I would recommend that these setting (no 1 and no 2 above) be part of any VM process even that that is running in Production environments. They are of immense use in resolving OOM issues.
Sometimes, you would also see OOM PermGen stack traces in the log but that resolve themselves and the application continues to perform and run as planned. These ephemeral OOM PermGen stack traces do not seem to impact the longevity and stability of the process but at the same time they need to be investigated and the conclusion of such an investigation can lead to an increases in the PermGen space allocation and that would be the resolution.
The first thing to do is to inspect the dump. In case the heap dump is not available then the only option is to replicate the issue.

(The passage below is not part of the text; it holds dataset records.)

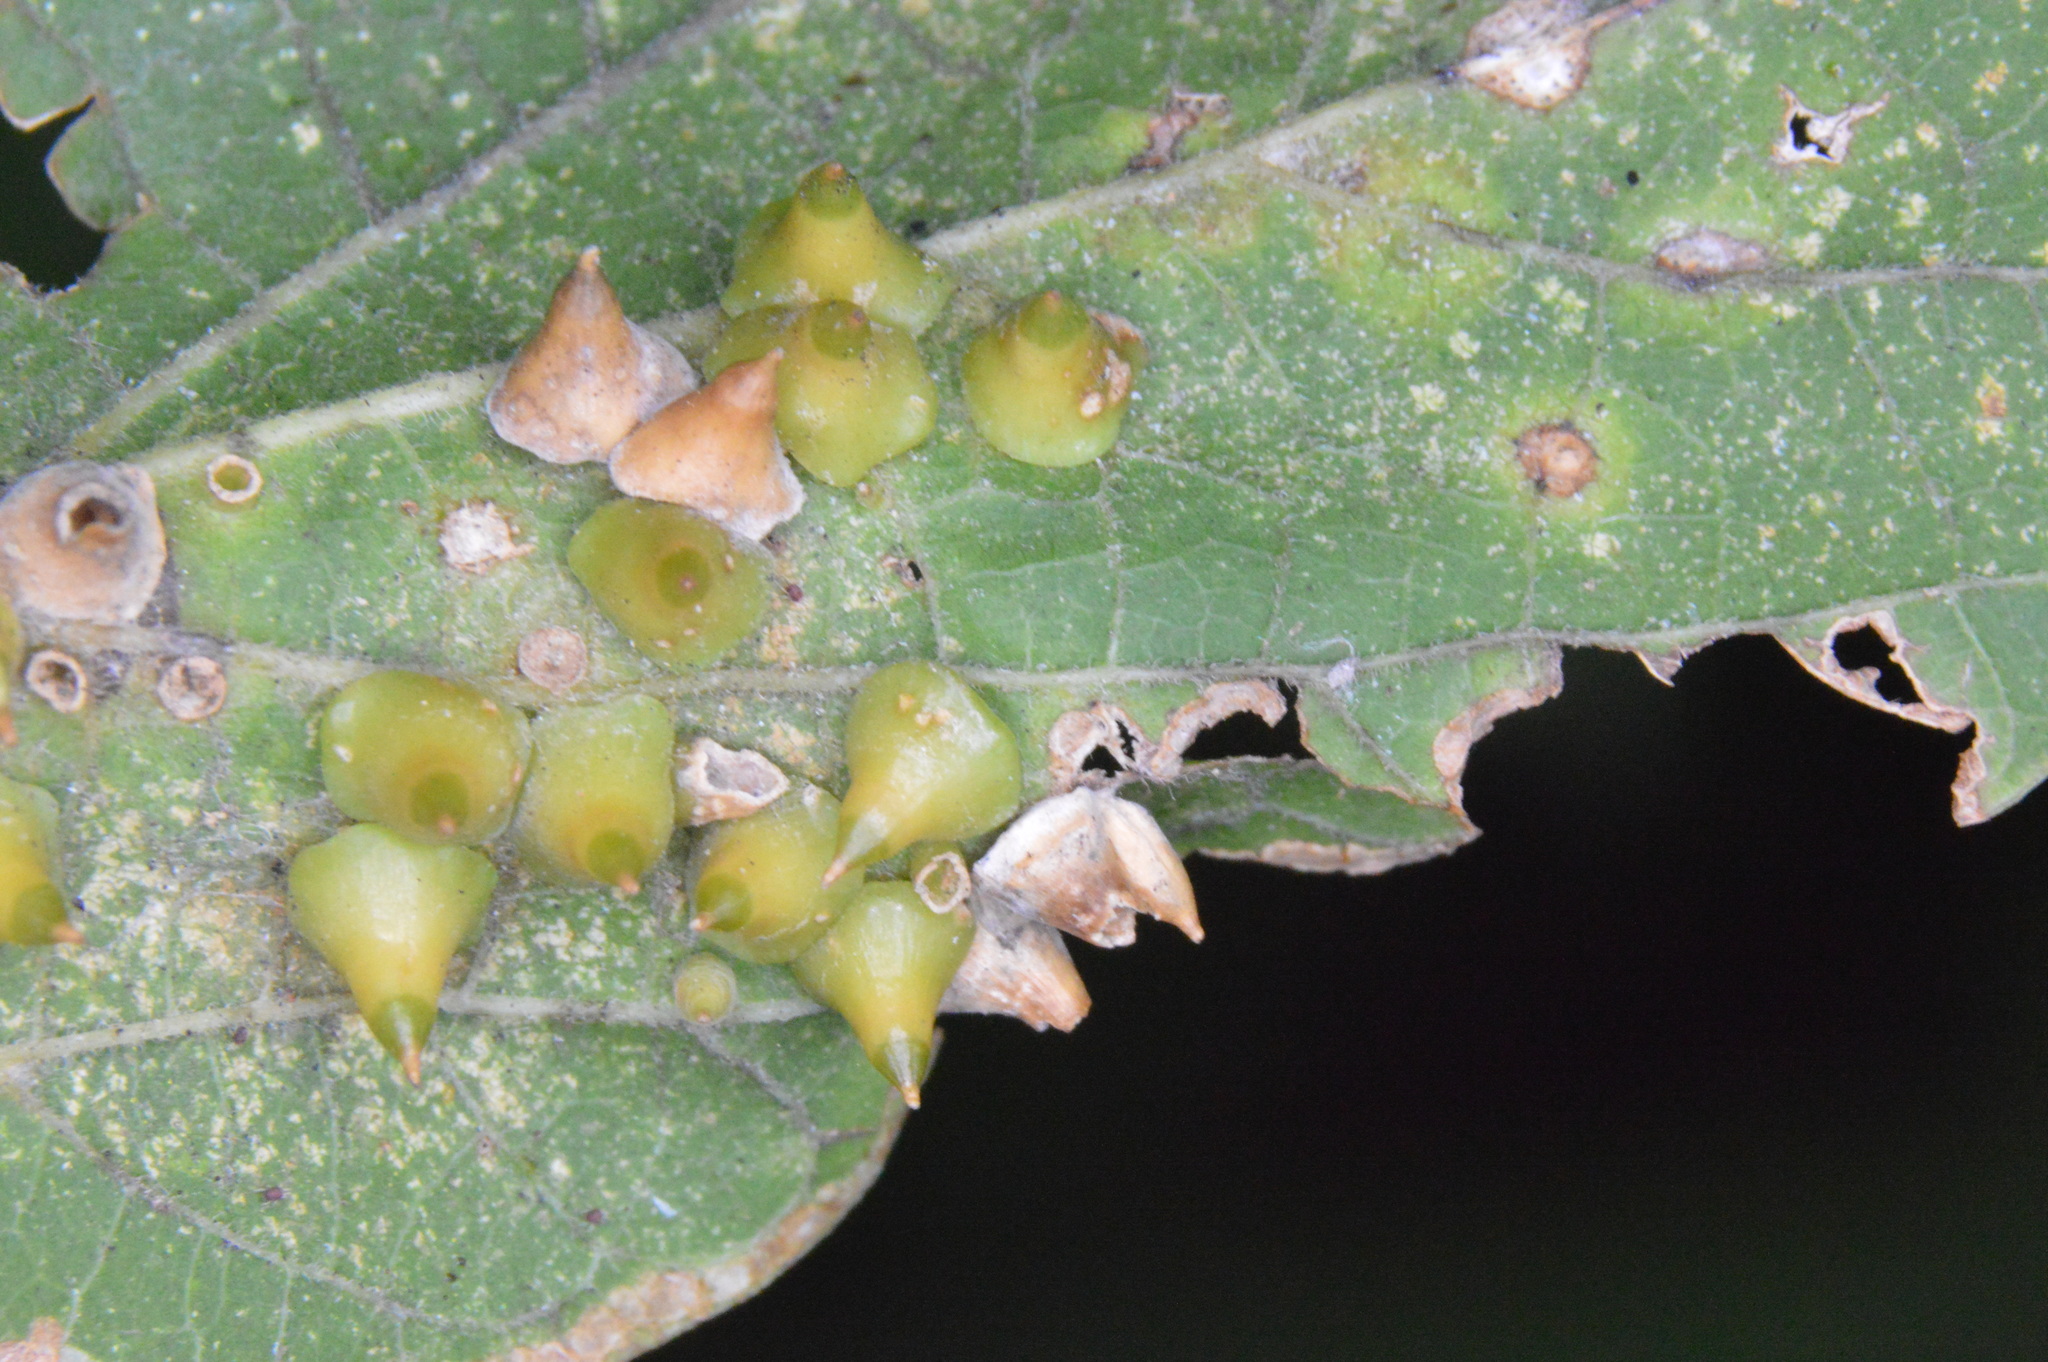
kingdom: Animalia
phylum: Arthropoda
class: Insecta
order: Diptera
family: Cecidomyiidae
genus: Celticecis
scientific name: Celticecis spiniformis
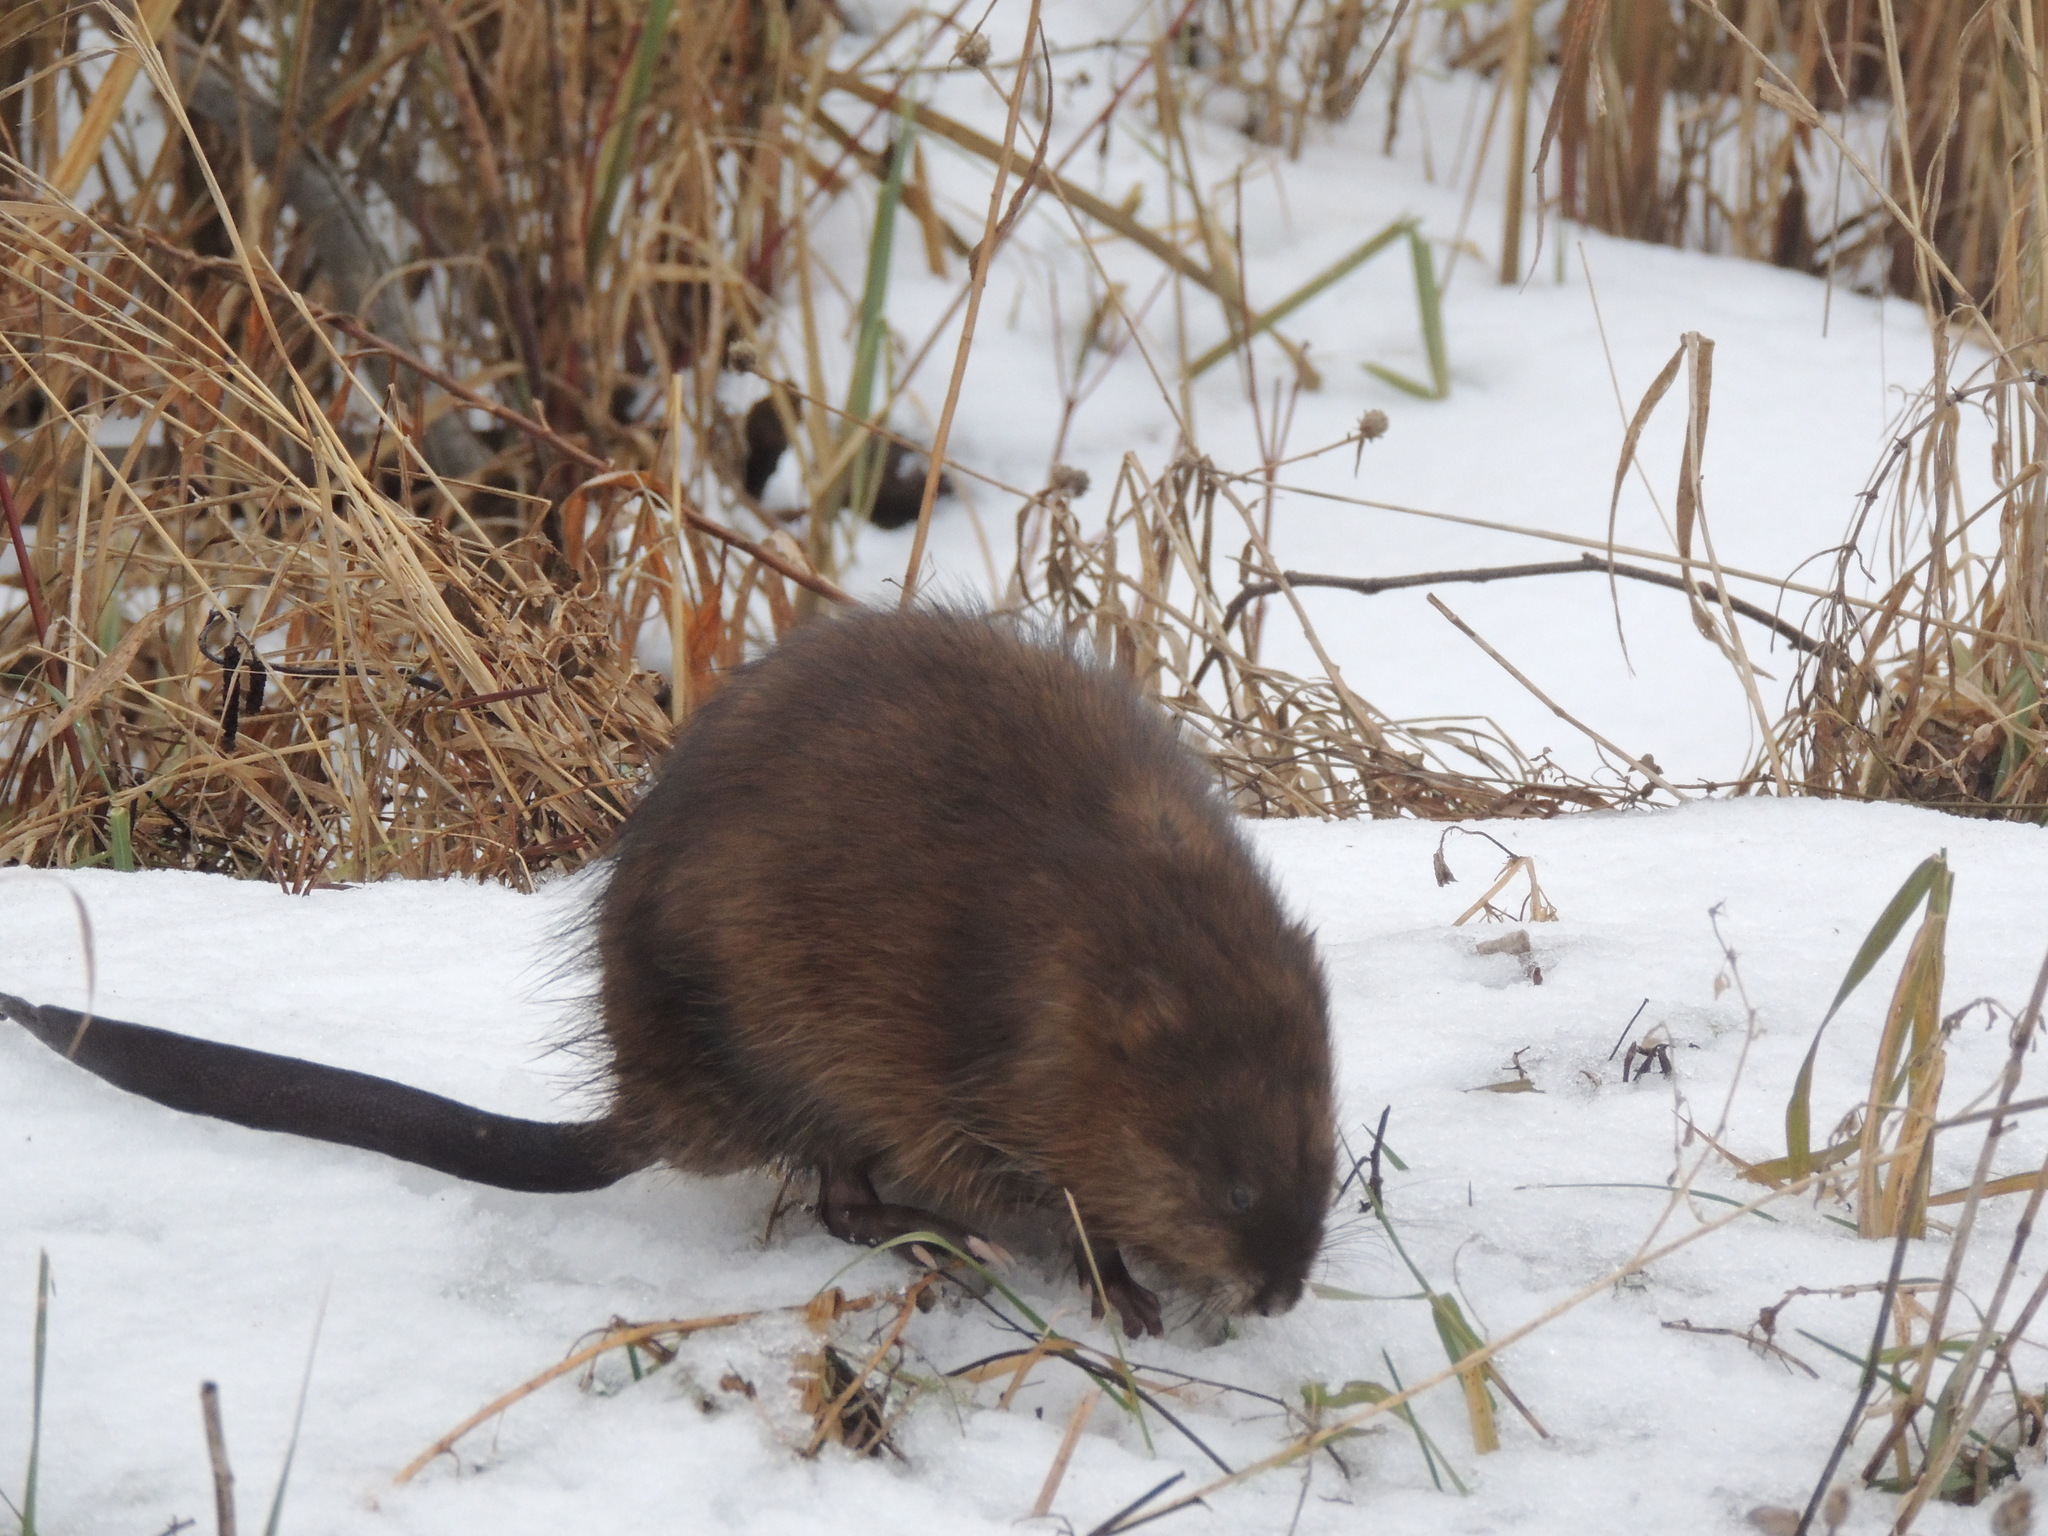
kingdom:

If you are able to replicate the issue then the next step would be to inspect the heap dump and there are some very useful tools out there. The one that I found most useful was the Eclipse Memory Analyzer. You would need to review the usage and options of this tool and they are well documented. At this time, you have the following data set with you:
- List of the classes that have been loaded and unloaded.
- You could take the complement of the intersection of the loaded and unloaded i.e. all the classes that have not been unloaded.
Fire up an OQL query (select query: please see the OQL examples) and trace the graph to the entity that is responsible for retaining the class to evaluate a leak. At this juncture, the familiarity of the codebase of the application is required.
If you are not able to replicate the issue and you do not get an OOM PermGen stack trace, do not loose heart. You could also try to run your application for a period of time and watch the PermGen grow and then introduce a PermGen collection as part of the Full GC and evaluate if the allocation is reduced. Repeat the process of loading the application, introducing PermGen collection and evaluating the heap dump to investigate the classes that are not being unloaded and that could point to a possible leak. One thing to note is that PermGen Collection is generally not part of the Full Garbage Collection unless the appropriate VM option is specified or the PermGen gets filled up so as to trigger a PermGen Collection. The latter technique is demonstrated in a link in the references section below.
You could also try figuring out if there is a class loader leak => if the application is un-deployed as in the case of an application deployed in a J2EE container as in JBoss, does the class loader responsible for the application is made available for GC? This technique is also detailed in a link in the references section below.
I have also tried to use the JHAT tool but gave up on that in preference to the Eclipse Memory Profiler since the JHAT tool required a lot of memory and was slow. I believe this has been patched in a later version of JDK 1.6 and you could try that as well.